▸ **What the task requires**
In the lines below, output everything from the first line through the line containing "ring dip: (1130, 552)" exactly as it is. Pictures are not part of the output.

[Start of section]

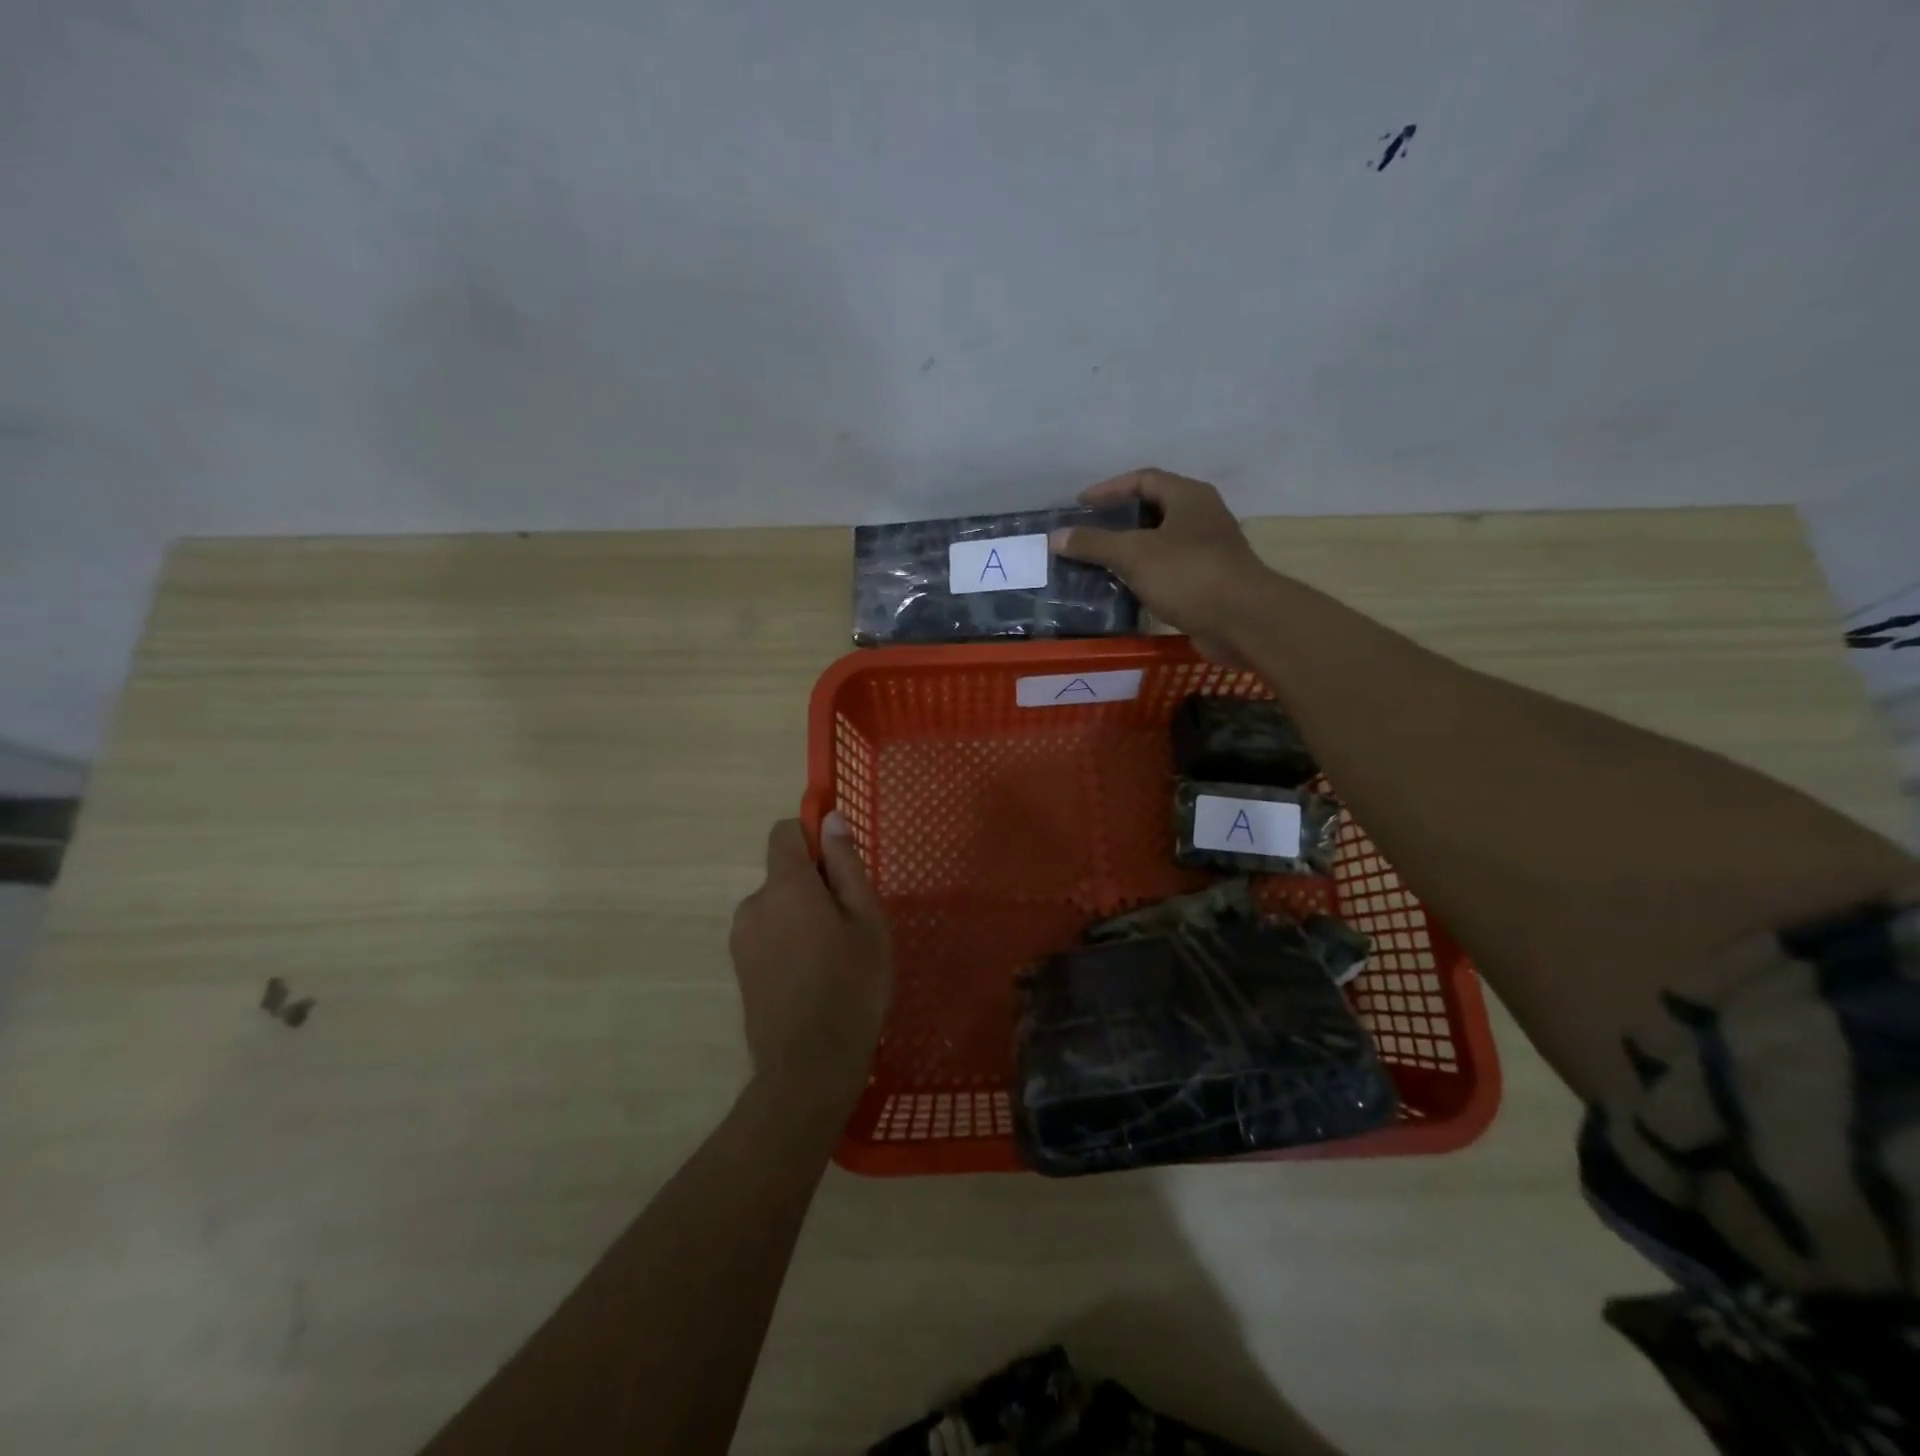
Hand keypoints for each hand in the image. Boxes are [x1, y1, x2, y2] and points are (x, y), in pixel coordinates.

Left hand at [728, 813, 891, 1107]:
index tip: (841, 866)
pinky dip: (789, 941)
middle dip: (814, 885)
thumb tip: (830, 818)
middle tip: (850, 924)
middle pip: (784, 873)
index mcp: (785, 885)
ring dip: (802, 916)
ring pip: (778, 906)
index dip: (812, 836)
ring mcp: (741, 938)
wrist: (809, 1066)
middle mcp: (753, 904)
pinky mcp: (739, 967)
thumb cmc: (851, 984)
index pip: (784, 832)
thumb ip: (845, 864)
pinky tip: (813, 977)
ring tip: (834, 956)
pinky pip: (768, 934)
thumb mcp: (866, 919)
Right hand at [1051, 468, 1272, 664]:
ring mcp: (1208, 551)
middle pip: (1152, 511)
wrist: (1242, 620)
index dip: (1109, 489)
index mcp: (1188, 497)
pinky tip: (1123, 590)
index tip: (1080, 506)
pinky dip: (1144, 576)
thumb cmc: (1188, 574)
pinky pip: (1168, 572)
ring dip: (1130, 552)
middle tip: (1086, 535)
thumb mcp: (1134, 554)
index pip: (1143, 479)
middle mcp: (1201, 517)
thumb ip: (1094, 543)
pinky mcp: (1208, 583)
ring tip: (1097, 564)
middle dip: (1118, 522)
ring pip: (1160, 544)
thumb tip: (1055, 537)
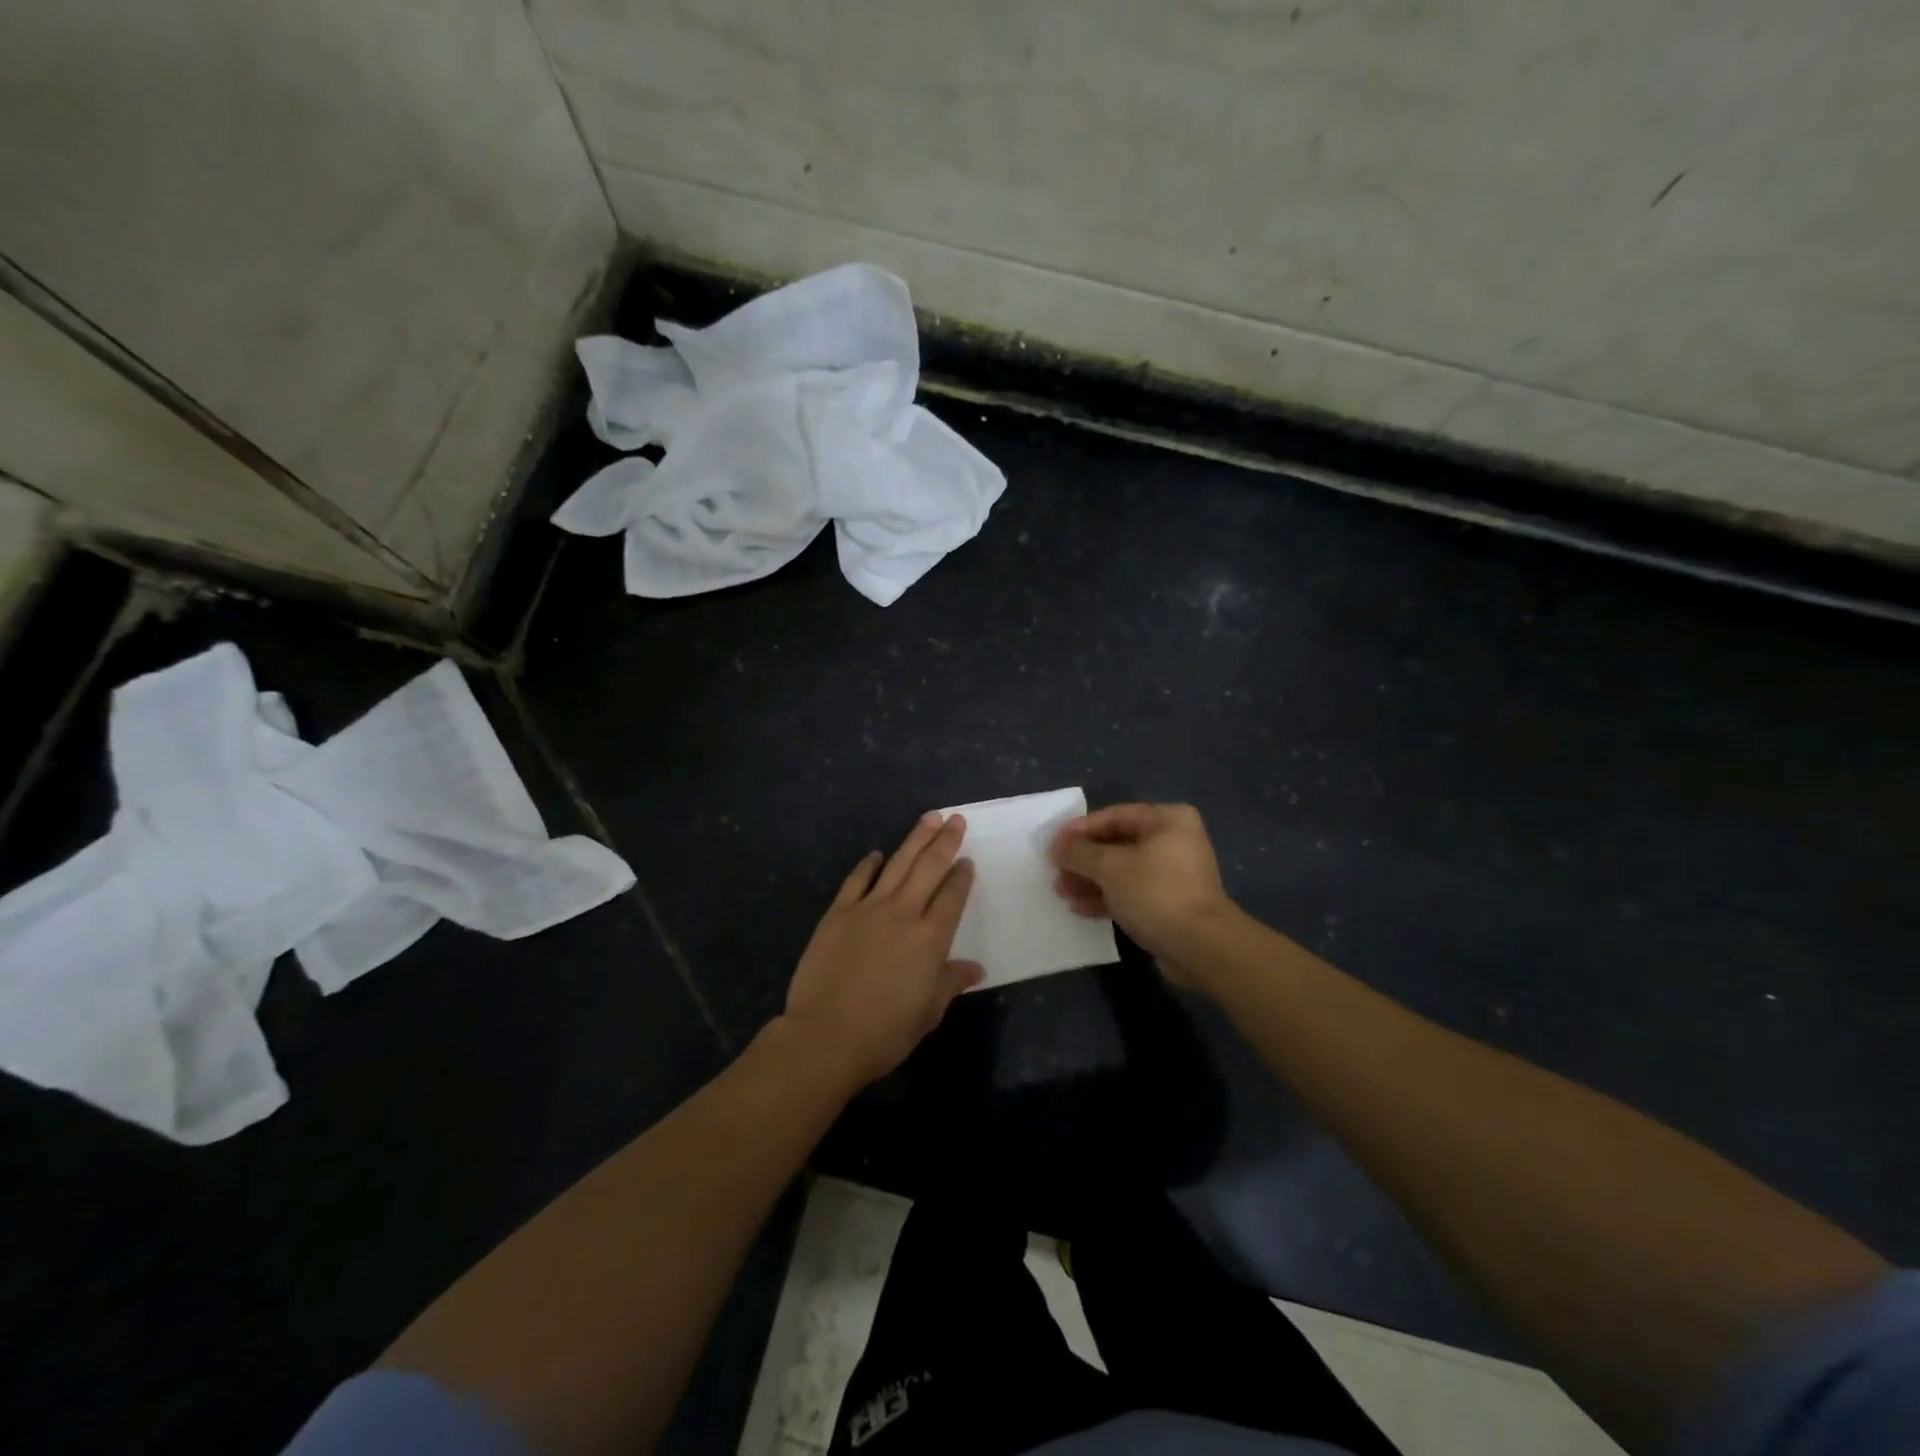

[End of section]

▸ **Final answer**
Hand keypoints for each hand in the image. Boxes are [x1, y1, x2, y2] and points are (x, y), in pixel coordinates.

Left hand at [728, 813, 891, 1107]:
index tip: (841, 866)
pinky dip: (789, 941)
middle dip: (814, 885)
thumb tip: (830, 818)
middle tip: (850, 924)
middle pip: (784, 873)
index mcp: (785, 885)
ring dip: (802, 916)
ring pip: (778, 906)
index dip: (812, 836)
ring mcp: (741, 938)
wrist: (809, 1066)
middle mcp: (753, 904)
pinky mcp: (739, 967)
thumb cmc: (851, 984)
index pip: (784, 832)
thumb ip: (845, 864)
pinky tip: (813, 977)
ring tip: (834, 956)
pinky pip: (768, 934)
thumb mcp: (866, 919)
Right hand at [1051, 468, 1272, 664]:
ring mcp: (1208, 551)
middle pip: (1152, 511)
wrist: (1242, 620)
index dip: (1109, 489)
index mcp: (1188, 497)
pinky tip: (1123, 590)
index tip: (1080, 506)
pinky dip: (1144, 576)
thumb cmc: (1188, 574)
pinky pip: (1168, 572)
ring dip: (1130, 552)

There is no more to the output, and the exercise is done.